Yarra City confirms handover of home care services to Mercy Health

Published on 20 March 2024

Inner Melbourne council Yarra City has confirmed all home care clients will be handed over to Mercy Health. [Source: Yarra City Council]

Following significant consultation with its clients and community, Yarra City Council has decided to transition out of the home care sector, passing its entire suite of services over to Mercy Health.

Key points

  • Mercy Health and Yarra City Council have operated under a hybrid model for 24 years with the aged care provider delivering the bulk of services to over 225 clients
  • Meanwhile, the Council looks after 137 clients through in-house staff, with those 137 clients to be transitioned to Mercy Health over the next 6-12 months
  • The Council has cited delays to the Government’s aged care reform rollout as a key factor in exiting the home care sector

Originally set for launch in July 2023, the Government’s new Support At Home home care system has twice been delayed with a July 2025 implementation date currently set. This will be the first stage with a second rollout for Commonwealth Home Support Programme (CHSP) providers to begin no earlier than July 2027. 

Because of these delays, Yarra City Mayor Edward Crossland said the Council had to make a decision on its service delivery that would provide all clients with certainty and security. 

“To make sure Yarra’s older residents get the best outcomes for their health and wellbeing under the new Federal model for aged care, Council is making changes to our home care services,” Mr Crossland said.

“Significant delays to the implementation of the Federal Government’s aged care reforms announced eight years ago, have created a great amount of uncertainty for our aged care clients about the future of their care. With this decision, we are pleased to provide certainty to our aged care clients.”

Yarra City’s decision is similar to that of nearby Melbourne council, the City of Port Phillip, which recently announced its departure from the home care sector. They said rising costs to provide high-quality care were too much, and it could instead use existing funds to support community service provision such as resident transport and meal delivery.

Similarly, Yarra City Council is not in a position to deliver higher needs care, which is currently provided by Mercy Health. Passing over all their clients to the aged care provider means they would receive better continuity of care as healthcare circumstances change, Mr Crossland explained.

“At Yarra, our home care services include mainly assistance with cleaning and household chores, as well as showering and dressing for a small number of clients and respite for carers. Council staff almost exclusively provide entry-level care like cleaning on an average of once a fortnight, with the higher needs care provided by Mercy Health,” he said. 

“The 137 clients, who on average receive a cleaning service from Council staff once a fortnight, will begin to receive that service from our long-term, not-for-profit specialist provider. This means as their needs escalate, they can receive higher levels of care and continuity from the one provider.”

Metropolitan councils have consistently moved away from the home care sector after the Government first announced the Support at Home program.
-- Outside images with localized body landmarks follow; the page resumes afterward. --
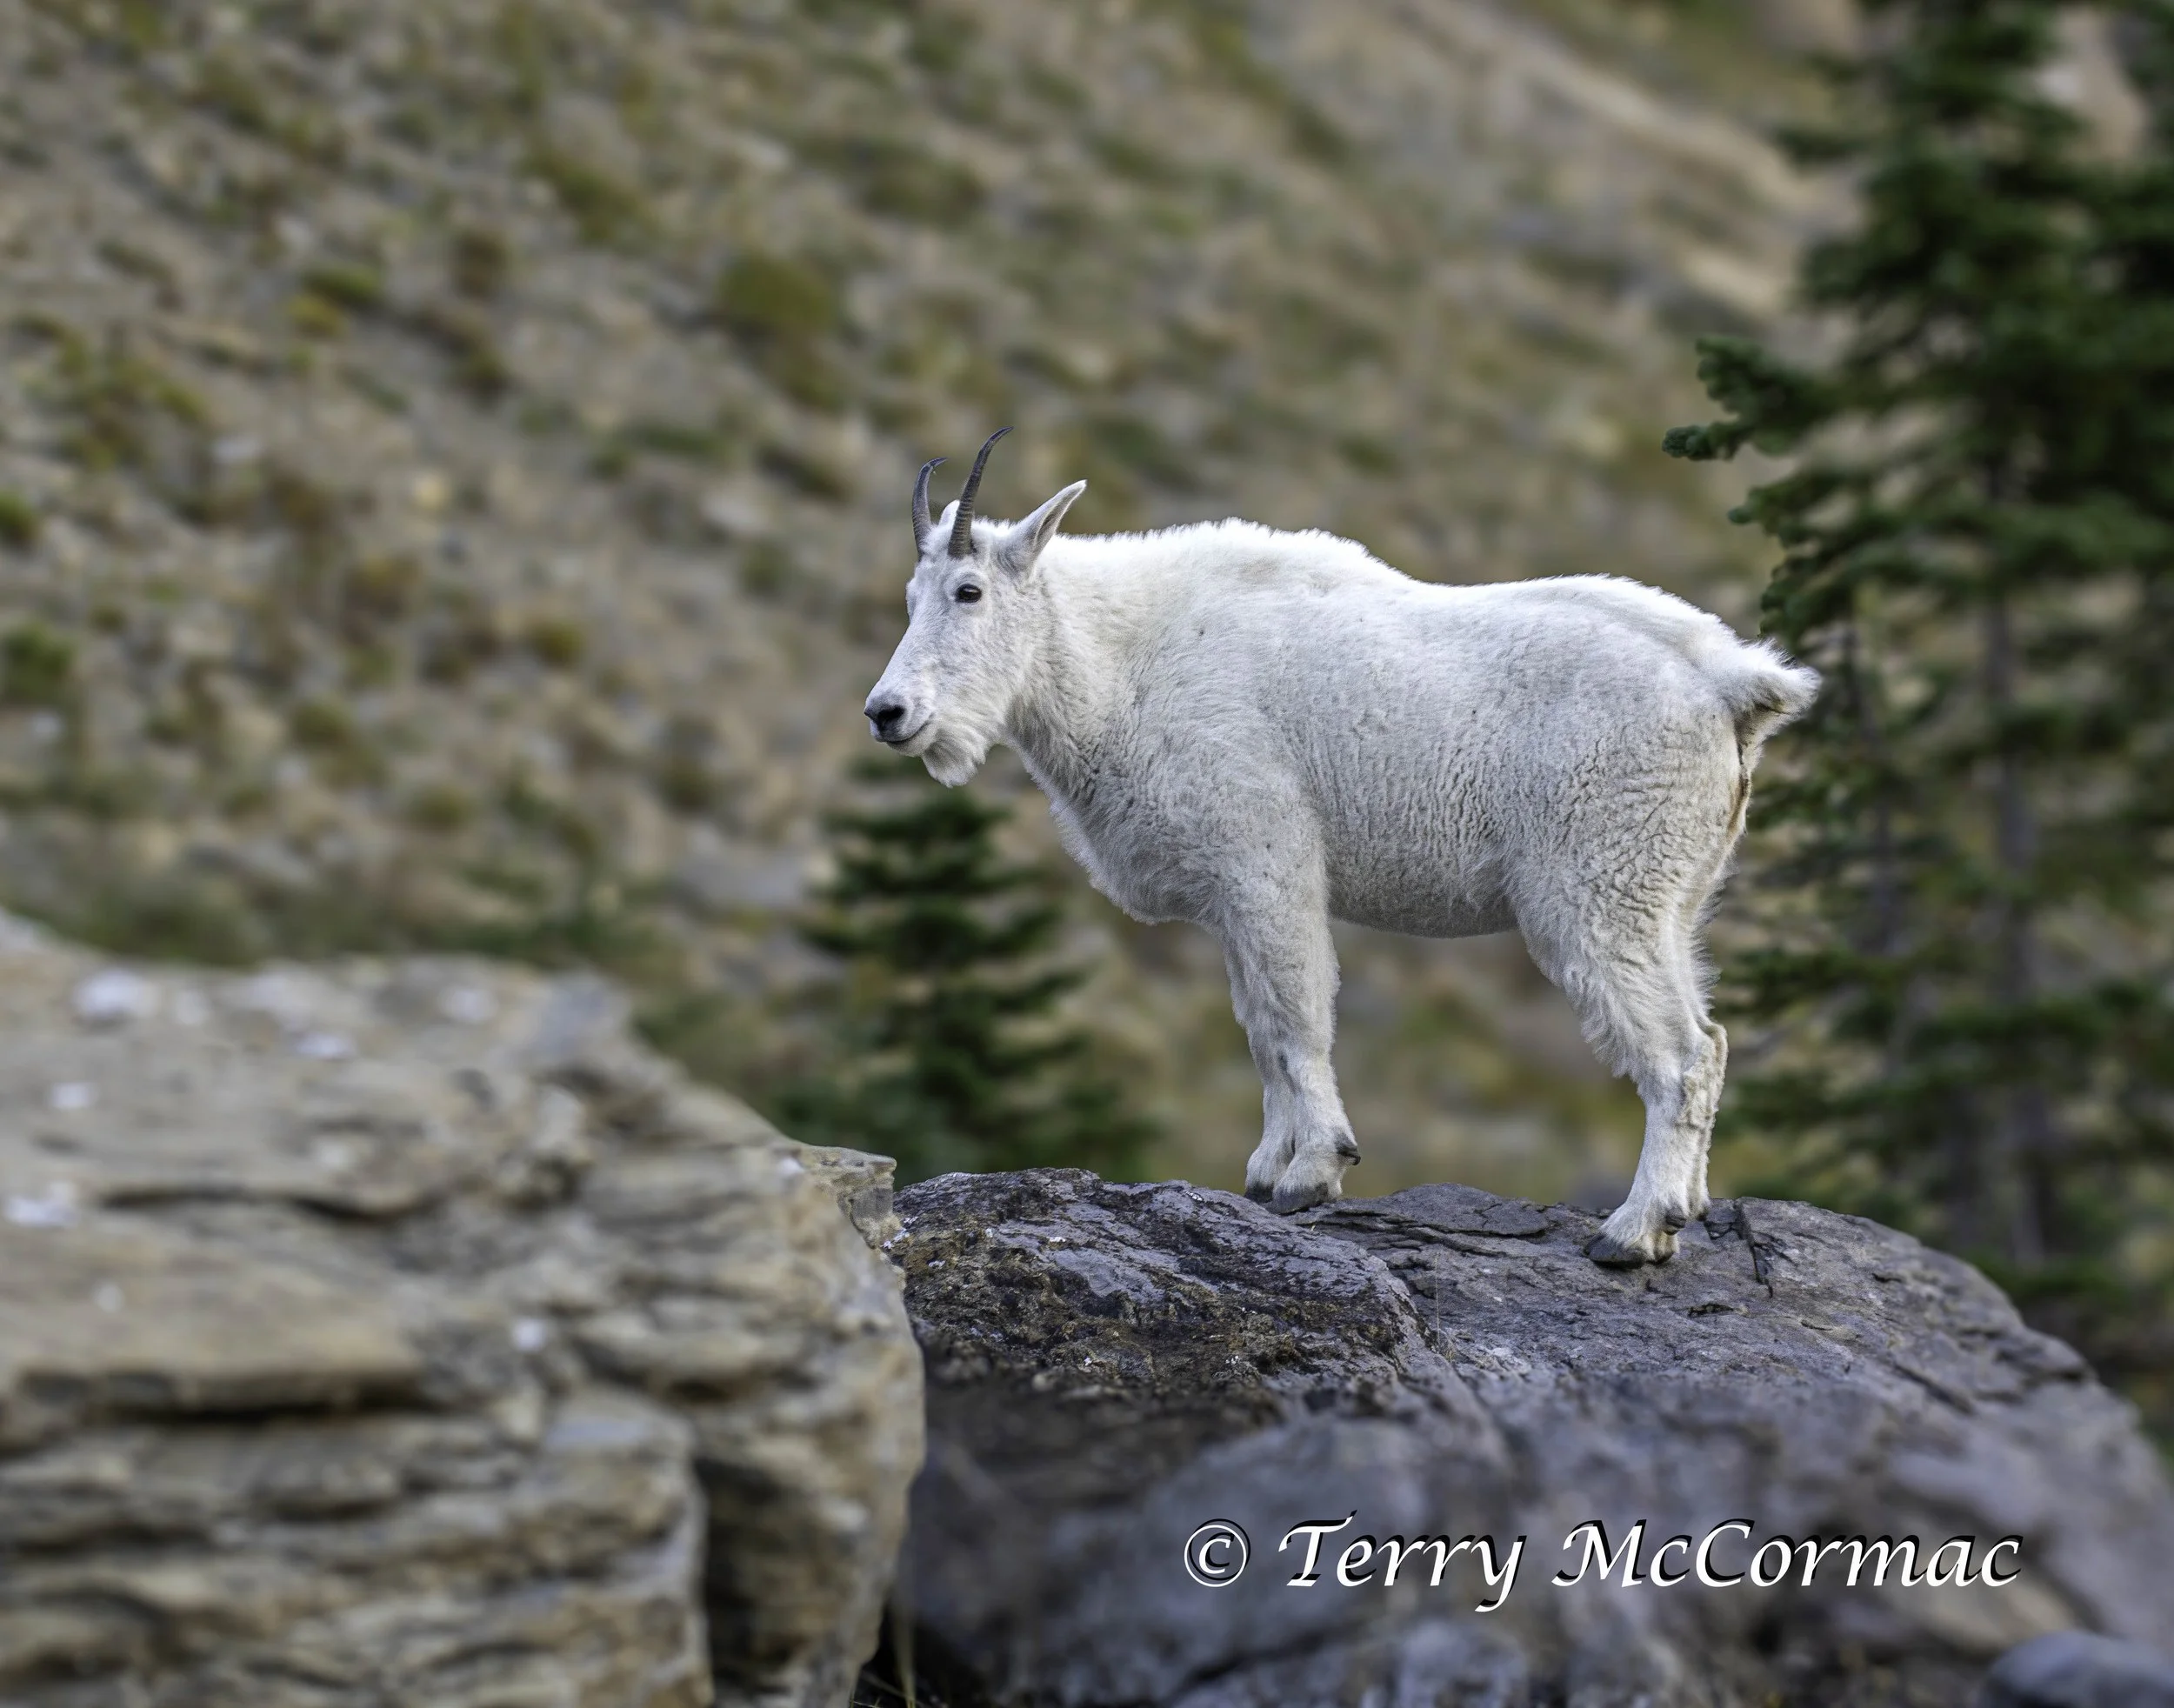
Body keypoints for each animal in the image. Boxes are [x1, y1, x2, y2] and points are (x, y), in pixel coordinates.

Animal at [863, 432, 1817, 1265]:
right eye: (908, 599)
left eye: (969, 592)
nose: (887, 713)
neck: (1120, 664)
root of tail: (1730, 686)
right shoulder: (1235, 895)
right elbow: (1259, 1027)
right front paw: (1265, 1171)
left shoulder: (1265, 858)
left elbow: (1293, 1018)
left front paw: (1312, 1171)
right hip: (1669, 893)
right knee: (1712, 1038)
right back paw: (1686, 1208)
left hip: (1599, 881)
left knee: (1678, 1055)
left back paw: (1632, 1230)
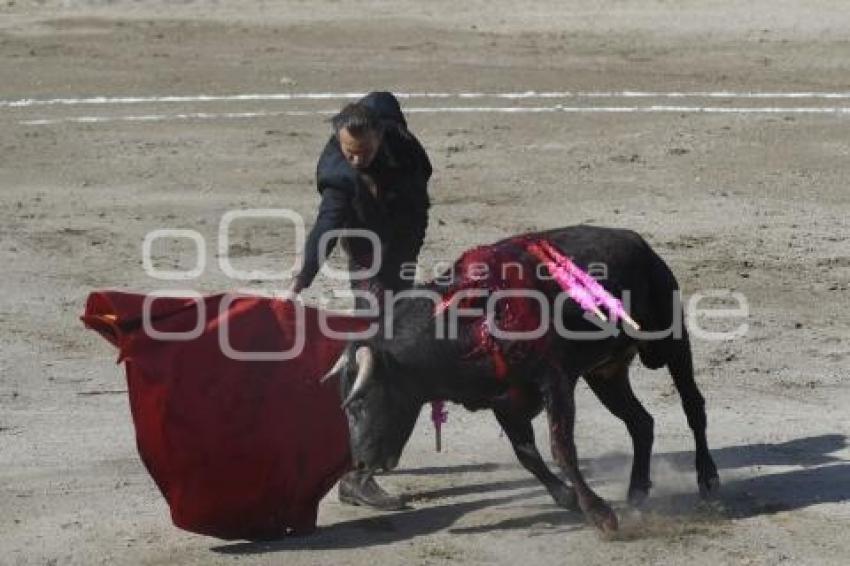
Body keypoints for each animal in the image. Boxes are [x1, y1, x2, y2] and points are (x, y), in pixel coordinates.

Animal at [322, 226, 720, 532]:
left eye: (360, 402)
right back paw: (637, 491)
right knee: (641, 422)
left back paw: (708, 479)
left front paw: (599, 514)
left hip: (669, 344)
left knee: (693, 406)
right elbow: (527, 454)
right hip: (605, 374)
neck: (466, 325)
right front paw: (569, 499)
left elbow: (562, 449)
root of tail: (639, 243)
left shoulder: (555, 383)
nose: (359, 464)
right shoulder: (503, 402)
Active collaboration with existing aged care providers or the Government has resulted in not-for-profit or private providers stepping into the market. 

Regional councils without the same options have bucked the trend, including Moyne Shire. Without the same depth of aged care services in regional Victoria, they opted to keep supporting residents with ongoing home care support as they felt best placed to support clients.

“We intentionally went into the review open-minded in terms of wanting to look at the considerations around viability,” Edith Farrell, Director Assets and Community at Moyne Shire Council, told hello leaders.

“We had an extensive consultation process and that was a big factor in informing Council’s decision. The other factors included financial considerations, the quality of our service where it’s currently at and what it might take to optimise that service to ensure we can operate as a viable enterprise going forward.”

As for Yarra City Council, their priority is to ensure existing clients are well-supported throughout their transition to Mercy Health over the next 6-12 months. Mr Crossland said this will be the best option moving forward and that community engagement has highlighted areas where they can focus council services to keep clients supported.

“We want to make sure we invest in aged care services and programs where we can have the most impact and where there are gaps that need to be addressed. This change in service delivery will allow Yarra to focus on programs for older people which enhance community connections and promote social inclusion,” he added.

“Council is committed to growing and developing our community-based services for older residents including community meals, social support programs, and community transport and supporting an age-friendly, inclusive, and accessible Yarra.”